* Data for processing:
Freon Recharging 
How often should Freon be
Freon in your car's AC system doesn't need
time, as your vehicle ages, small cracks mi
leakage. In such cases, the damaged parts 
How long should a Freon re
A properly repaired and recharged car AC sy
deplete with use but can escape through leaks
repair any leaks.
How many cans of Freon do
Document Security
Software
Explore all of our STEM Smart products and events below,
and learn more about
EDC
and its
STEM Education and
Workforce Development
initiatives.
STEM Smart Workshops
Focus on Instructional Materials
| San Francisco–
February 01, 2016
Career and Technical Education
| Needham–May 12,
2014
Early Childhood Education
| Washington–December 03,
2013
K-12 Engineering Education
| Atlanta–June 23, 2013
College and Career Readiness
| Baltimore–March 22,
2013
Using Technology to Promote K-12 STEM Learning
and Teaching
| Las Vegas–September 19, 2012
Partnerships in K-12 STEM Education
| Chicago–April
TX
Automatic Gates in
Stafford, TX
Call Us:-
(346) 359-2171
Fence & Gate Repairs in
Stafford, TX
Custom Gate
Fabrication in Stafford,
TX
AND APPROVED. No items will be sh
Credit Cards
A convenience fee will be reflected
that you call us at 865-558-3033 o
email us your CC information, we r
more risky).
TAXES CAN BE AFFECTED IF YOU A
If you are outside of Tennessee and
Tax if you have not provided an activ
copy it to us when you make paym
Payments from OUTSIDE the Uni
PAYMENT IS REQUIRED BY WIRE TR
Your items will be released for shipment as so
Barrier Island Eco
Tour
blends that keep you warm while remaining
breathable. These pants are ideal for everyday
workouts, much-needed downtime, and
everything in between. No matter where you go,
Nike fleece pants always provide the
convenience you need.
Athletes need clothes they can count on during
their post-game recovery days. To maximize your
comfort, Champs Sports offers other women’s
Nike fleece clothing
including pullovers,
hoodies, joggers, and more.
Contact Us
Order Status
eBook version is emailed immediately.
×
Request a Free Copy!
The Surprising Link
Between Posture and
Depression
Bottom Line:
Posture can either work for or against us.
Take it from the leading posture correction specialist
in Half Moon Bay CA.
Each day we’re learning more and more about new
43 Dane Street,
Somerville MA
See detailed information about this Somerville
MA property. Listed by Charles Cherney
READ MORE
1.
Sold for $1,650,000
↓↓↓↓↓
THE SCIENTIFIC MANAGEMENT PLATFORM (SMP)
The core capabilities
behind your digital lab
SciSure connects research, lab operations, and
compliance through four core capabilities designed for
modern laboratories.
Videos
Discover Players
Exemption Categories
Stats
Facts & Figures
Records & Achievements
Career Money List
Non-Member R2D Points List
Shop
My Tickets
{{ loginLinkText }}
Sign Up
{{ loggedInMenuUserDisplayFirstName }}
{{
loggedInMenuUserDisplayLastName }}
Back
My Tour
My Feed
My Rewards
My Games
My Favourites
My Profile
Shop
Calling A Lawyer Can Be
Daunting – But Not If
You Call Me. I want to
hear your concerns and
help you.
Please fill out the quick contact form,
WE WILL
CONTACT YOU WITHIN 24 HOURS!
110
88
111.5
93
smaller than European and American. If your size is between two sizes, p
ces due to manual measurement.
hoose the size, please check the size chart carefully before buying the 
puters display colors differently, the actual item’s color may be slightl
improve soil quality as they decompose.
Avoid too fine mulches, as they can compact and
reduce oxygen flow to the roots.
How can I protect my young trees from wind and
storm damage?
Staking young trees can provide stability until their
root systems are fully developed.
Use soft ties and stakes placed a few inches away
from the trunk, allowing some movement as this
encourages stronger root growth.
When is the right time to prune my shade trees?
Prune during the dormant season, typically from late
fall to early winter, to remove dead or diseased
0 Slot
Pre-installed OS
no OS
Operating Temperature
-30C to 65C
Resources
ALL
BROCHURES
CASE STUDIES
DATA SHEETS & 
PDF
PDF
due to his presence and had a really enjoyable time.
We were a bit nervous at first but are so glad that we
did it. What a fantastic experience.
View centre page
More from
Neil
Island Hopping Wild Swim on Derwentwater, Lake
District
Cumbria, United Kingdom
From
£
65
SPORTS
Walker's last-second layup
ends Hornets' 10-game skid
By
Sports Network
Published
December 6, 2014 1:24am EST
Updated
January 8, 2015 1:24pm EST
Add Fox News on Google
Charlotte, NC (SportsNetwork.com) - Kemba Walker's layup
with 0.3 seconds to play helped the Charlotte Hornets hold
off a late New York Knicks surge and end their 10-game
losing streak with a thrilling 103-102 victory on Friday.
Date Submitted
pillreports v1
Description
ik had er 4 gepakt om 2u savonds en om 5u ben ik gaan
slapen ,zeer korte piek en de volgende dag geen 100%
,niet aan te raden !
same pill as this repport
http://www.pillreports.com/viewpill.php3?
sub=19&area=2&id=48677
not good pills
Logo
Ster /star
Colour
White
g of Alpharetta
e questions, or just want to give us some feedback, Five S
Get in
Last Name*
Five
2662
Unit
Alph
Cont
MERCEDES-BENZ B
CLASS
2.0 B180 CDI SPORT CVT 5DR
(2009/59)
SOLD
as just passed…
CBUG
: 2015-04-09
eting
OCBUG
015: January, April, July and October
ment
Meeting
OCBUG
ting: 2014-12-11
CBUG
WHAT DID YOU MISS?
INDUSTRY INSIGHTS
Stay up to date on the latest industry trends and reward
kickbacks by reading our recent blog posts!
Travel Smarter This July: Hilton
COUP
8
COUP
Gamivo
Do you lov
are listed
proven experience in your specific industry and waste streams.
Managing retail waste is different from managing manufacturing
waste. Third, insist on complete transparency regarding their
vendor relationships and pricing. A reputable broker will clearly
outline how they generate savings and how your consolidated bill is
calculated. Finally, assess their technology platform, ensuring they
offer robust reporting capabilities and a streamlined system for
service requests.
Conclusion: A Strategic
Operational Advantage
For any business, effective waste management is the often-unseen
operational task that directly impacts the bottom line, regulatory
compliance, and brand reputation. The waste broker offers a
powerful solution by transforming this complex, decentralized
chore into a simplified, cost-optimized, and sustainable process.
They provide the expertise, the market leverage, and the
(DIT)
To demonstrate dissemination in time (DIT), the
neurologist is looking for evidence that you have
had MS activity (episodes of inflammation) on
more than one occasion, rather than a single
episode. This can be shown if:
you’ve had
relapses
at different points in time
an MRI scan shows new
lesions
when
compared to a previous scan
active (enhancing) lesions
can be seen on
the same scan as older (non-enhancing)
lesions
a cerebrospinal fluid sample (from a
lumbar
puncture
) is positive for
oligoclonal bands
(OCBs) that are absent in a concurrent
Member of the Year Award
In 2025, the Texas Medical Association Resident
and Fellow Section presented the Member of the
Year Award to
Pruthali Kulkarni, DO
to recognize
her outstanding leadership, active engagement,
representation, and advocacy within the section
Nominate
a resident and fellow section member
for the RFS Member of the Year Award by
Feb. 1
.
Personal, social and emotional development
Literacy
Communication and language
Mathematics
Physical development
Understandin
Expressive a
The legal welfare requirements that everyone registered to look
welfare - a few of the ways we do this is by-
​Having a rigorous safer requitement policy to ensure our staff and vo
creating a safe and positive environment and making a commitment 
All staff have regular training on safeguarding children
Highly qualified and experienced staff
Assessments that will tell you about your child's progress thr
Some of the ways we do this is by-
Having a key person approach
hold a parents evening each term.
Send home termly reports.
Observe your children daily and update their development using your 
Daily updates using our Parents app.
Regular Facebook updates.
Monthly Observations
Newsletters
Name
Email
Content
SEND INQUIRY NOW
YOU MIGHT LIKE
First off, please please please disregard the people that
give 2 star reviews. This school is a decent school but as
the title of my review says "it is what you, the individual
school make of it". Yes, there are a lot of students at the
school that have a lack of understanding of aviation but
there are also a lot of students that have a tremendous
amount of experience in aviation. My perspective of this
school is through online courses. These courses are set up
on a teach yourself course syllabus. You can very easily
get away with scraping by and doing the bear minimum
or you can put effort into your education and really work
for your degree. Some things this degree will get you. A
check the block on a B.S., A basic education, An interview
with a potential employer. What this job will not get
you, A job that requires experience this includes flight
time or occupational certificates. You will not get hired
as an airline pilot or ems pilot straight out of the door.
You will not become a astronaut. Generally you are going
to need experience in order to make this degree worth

* Job item: Please rewrite the lines from the first one through the line containing "workouts, much-needed downtime, and" as a numbered list, leaving out any blank lines.

* Exercise output:
1. Freon Recharging 
2. How often should Freon be
3. Freon in your car's AC system doesn't need
4. time, as your vehicle ages, small cracks mi
5. leakage. In such cases, the damaged parts 
6. How long should a Freon re
7. A properly repaired and recharged car AC sy
8. deplete with use but can escape through leaks
9. repair any leaks.
10. How many cans of Freon do
11. Document Security
12. Software
13. Explore all of our STEM Smart products and events below,
14. and learn more about
15. EDC
16. and its
17. STEM Education and
18. Workforce Development
19. initiatives.
20. STEM Smart Workshops
21. Focus on Instructional Materials
22. | San Francisco–
23. February 01, 2016
24. Career and Technical Education
25. | Needham–May 12,
26. 2014
27. Early Childhood Education
28. | Washington–December 03,
29. 2013
30. K-12 Engineering Education
31. | Atlanta–June 23, 2013
32. College and Career Readiness
33. | Baltimore–March 22,
34. 2013
35. Using Technology to Promote K-12 STEM Learning
36. and Teaching
37. | Las Vegas–September 19, 2012
38. Partnerships in K-12 STEM Education
39. | Chicago–April
40. TX
41. Automatic Gates in
42. Stafford, TX
43. Call Us:-
44. (346) 359-2171
45. Fence & Gate Repairs in
46. Stafford, TX
47. Custom Gate
48. Fabrication in Stafford,
49. TX
50. AND APPROVED. No items will be sh
51. Credit Cards
52. A convenience fee will be reflected
53. that you call us at 865-558-3033 o
54. email us your CC information, we r
55. more risky).
56. TAXES CAN BE AFFECTED IF YOU A
57. If you are outside of Tennessee and
58. Tax if you have not provided an activ
59. copy it to us when you make paym
60. Payments from OUTSIDE the Uni
61. PAYMENT IS REQUIRED BY WIRE TR
62. Your items will be released for shipment as so
63. Barrier Island Eco
64. Tour
65. blends that keep you warm while remaining
66. breathable. These pants are ideal for everyday
67. workouts, much-needed downtime, and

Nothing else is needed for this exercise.